START EXCERPTED DATA
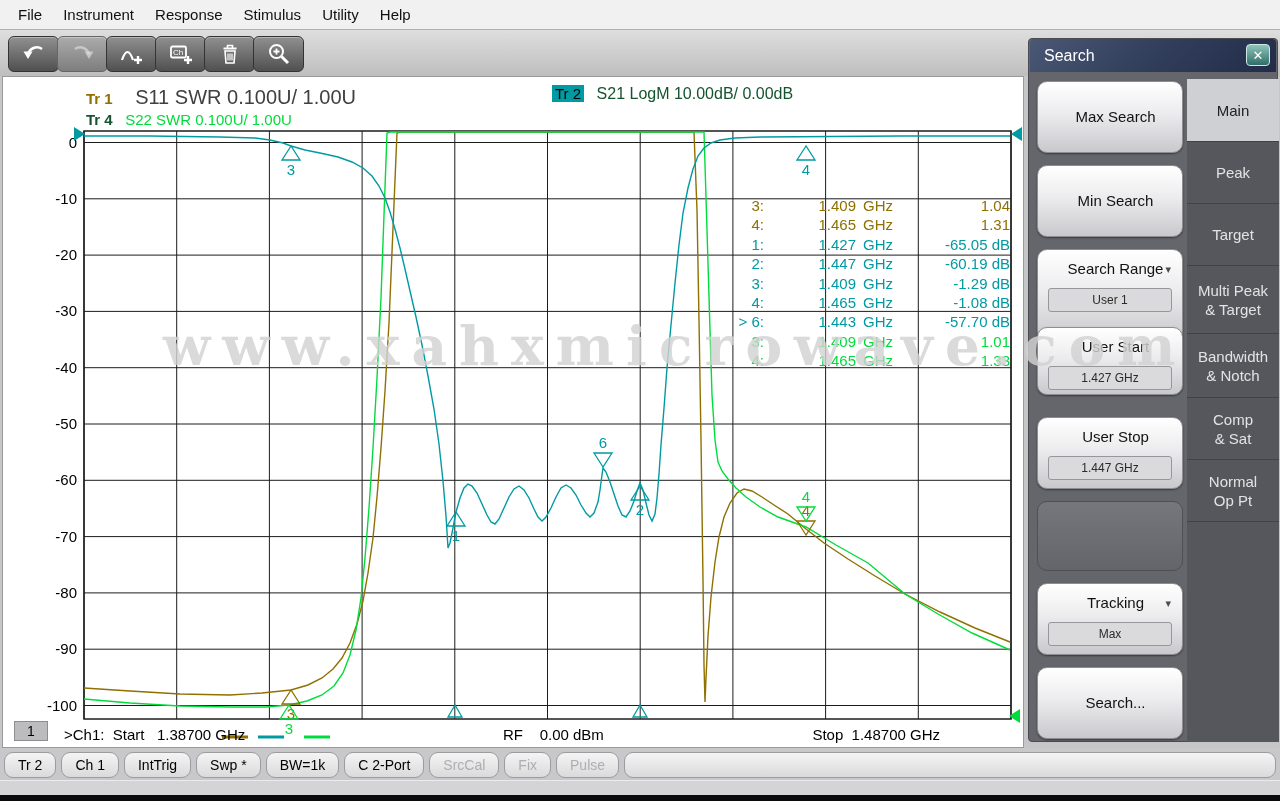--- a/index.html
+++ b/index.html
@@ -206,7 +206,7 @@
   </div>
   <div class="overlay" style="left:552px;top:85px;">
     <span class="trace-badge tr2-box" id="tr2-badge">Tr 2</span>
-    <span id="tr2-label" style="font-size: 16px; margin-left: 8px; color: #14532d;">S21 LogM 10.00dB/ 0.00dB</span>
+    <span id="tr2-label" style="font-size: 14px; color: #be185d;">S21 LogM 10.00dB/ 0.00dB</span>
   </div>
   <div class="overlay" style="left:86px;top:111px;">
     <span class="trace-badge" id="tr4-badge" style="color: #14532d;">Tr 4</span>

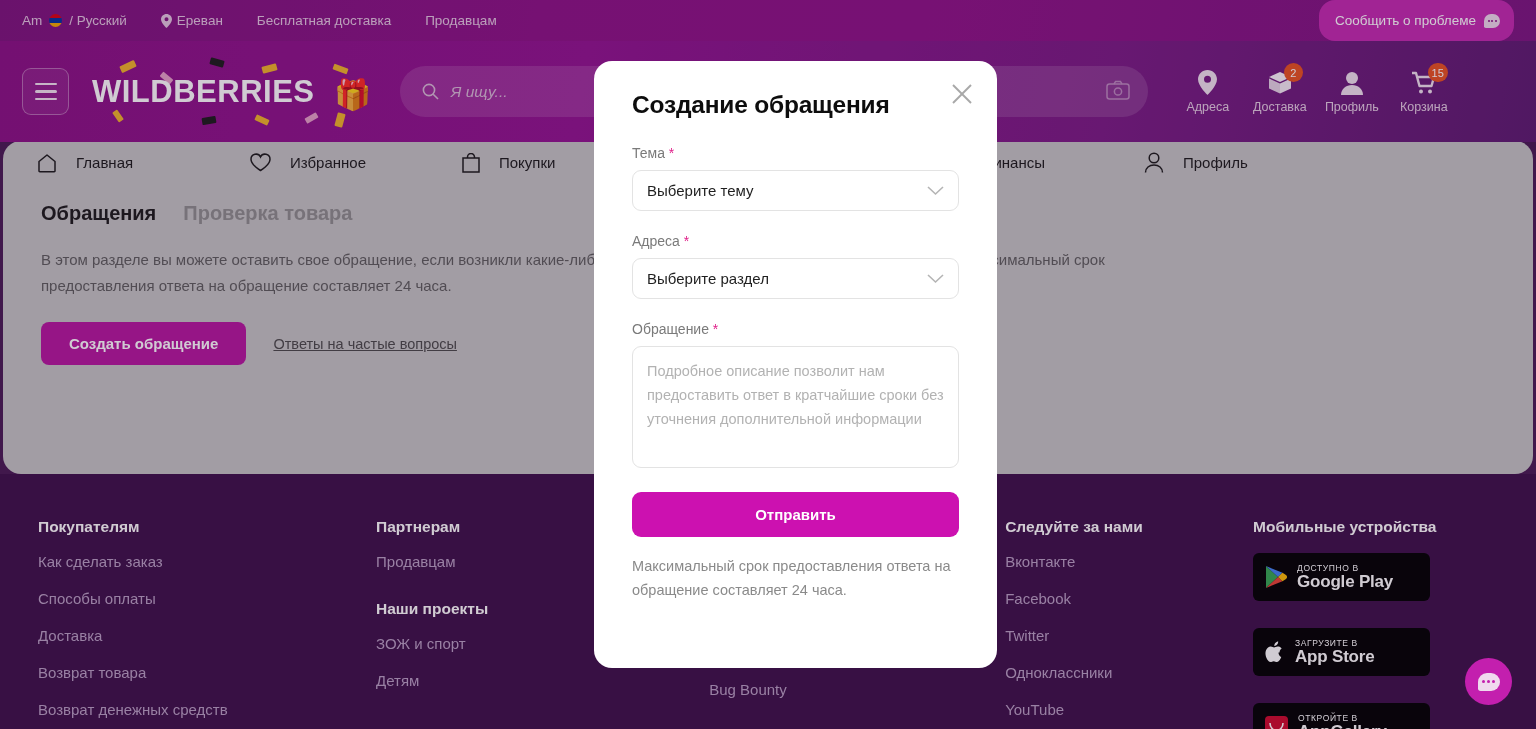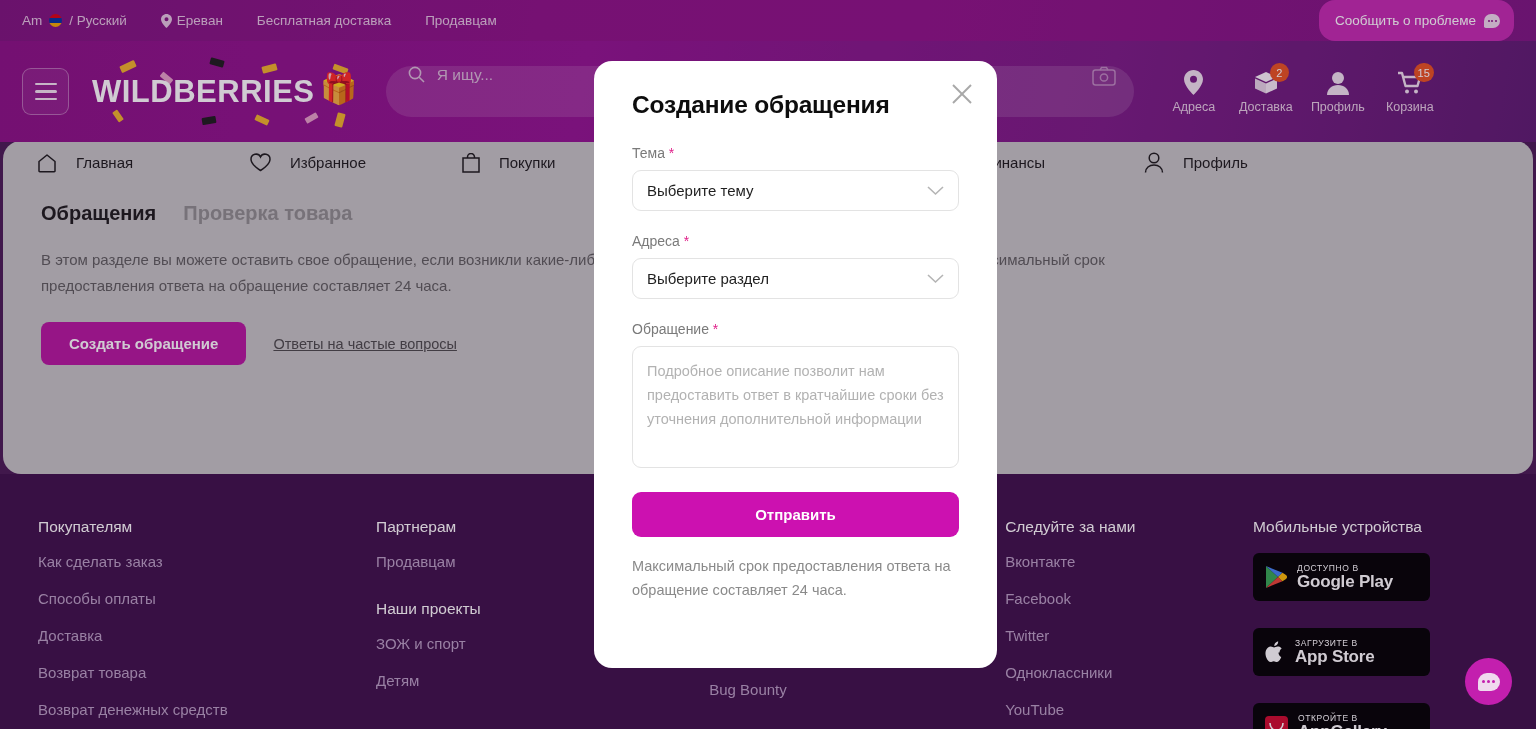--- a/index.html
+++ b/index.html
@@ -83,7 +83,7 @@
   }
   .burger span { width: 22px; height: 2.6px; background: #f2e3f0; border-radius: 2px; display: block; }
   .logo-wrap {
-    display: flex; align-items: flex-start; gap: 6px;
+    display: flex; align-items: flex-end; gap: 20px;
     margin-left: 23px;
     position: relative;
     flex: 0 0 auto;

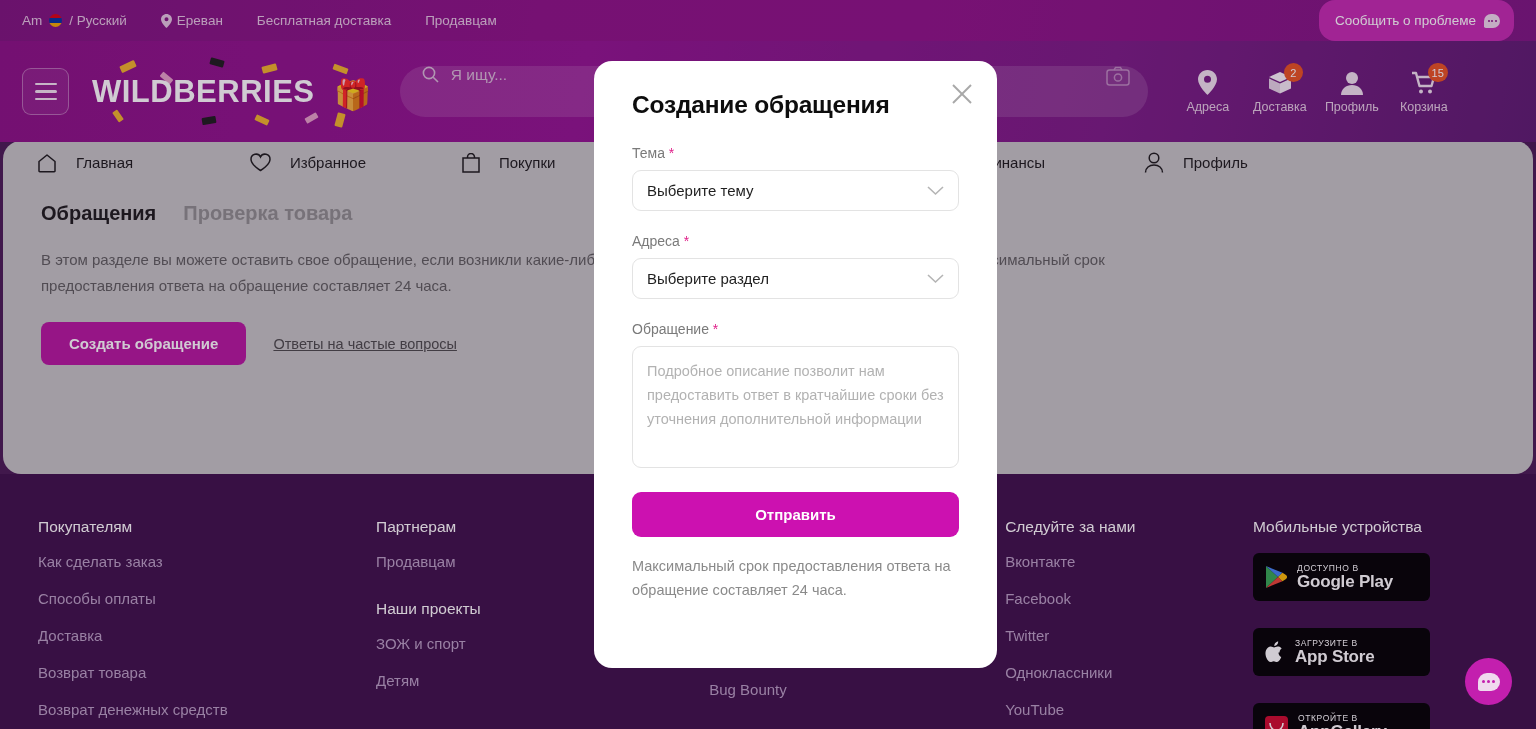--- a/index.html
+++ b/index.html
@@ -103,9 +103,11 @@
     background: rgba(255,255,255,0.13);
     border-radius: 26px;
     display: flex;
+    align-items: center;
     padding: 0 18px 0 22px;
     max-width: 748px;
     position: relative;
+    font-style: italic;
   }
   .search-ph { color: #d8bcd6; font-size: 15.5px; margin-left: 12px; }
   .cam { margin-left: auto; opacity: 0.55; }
END EXCERPTED DATA
• _WHAT THIS TASK INVOLVES_
Please give the data again unaltered, leaving out any images.

• _SOLUTION_
--- a/index.html
+++ b/index.html
@@ -206,7 +206,7 @@
   </div>
   <div class="overlay" style="left:552px;top:85px;">
     <span class="trace-badge tr2-box" id="tr2-badge">Tr 2</span>
-    <span id="tr2-label" style="font-size: 16px; margin-left: 8px; color: #14532d;">S21 LogM 10.00dB/ 0.00dB</span>
+    <span id="tr2-label" style="font-size: 14px; color: #be185d;">S21 LogM 10.00dB/ 0.00dB</span>
   </div>
   <div class="overlay" style="left:86px;top:111px;">
     <span class="trace-badge" id="tr4-badge" style="color: #14532d;">Tr 4</span>

--- a/index.html
+++ b/index.html
@@ -83,7 +83,7 @@
   }
   .burger span { width: 22px; height: 2.6px; background: #f2e3f0; border-radius: 2px; display: block; }
   .logo-wrap {
-    display: flex; align-items: flex-start; gap: 6px;
+    display: flex; align-items: flex-end; gap: 20px;
     margin-left: 23px;
     position: relative;
     flex: 0 0 auto;

--- a/index.html
+++ b/index.html
@@ -103,9 +103,11 @@
     background: rgba(255,255,255,0.13);
     border-radius: 26px;
     display: flex;
+    align-items: center;
     padding: 0 18px 0 22px;
     max-width: 748px;
     position: relative;
+    font-style: italic;
   }
   .search-ph { color: #d8bcd6; font-size: 15.5px; margin-left: 12px; }
   .cam { margin-left: auto; opacity: 0.55; }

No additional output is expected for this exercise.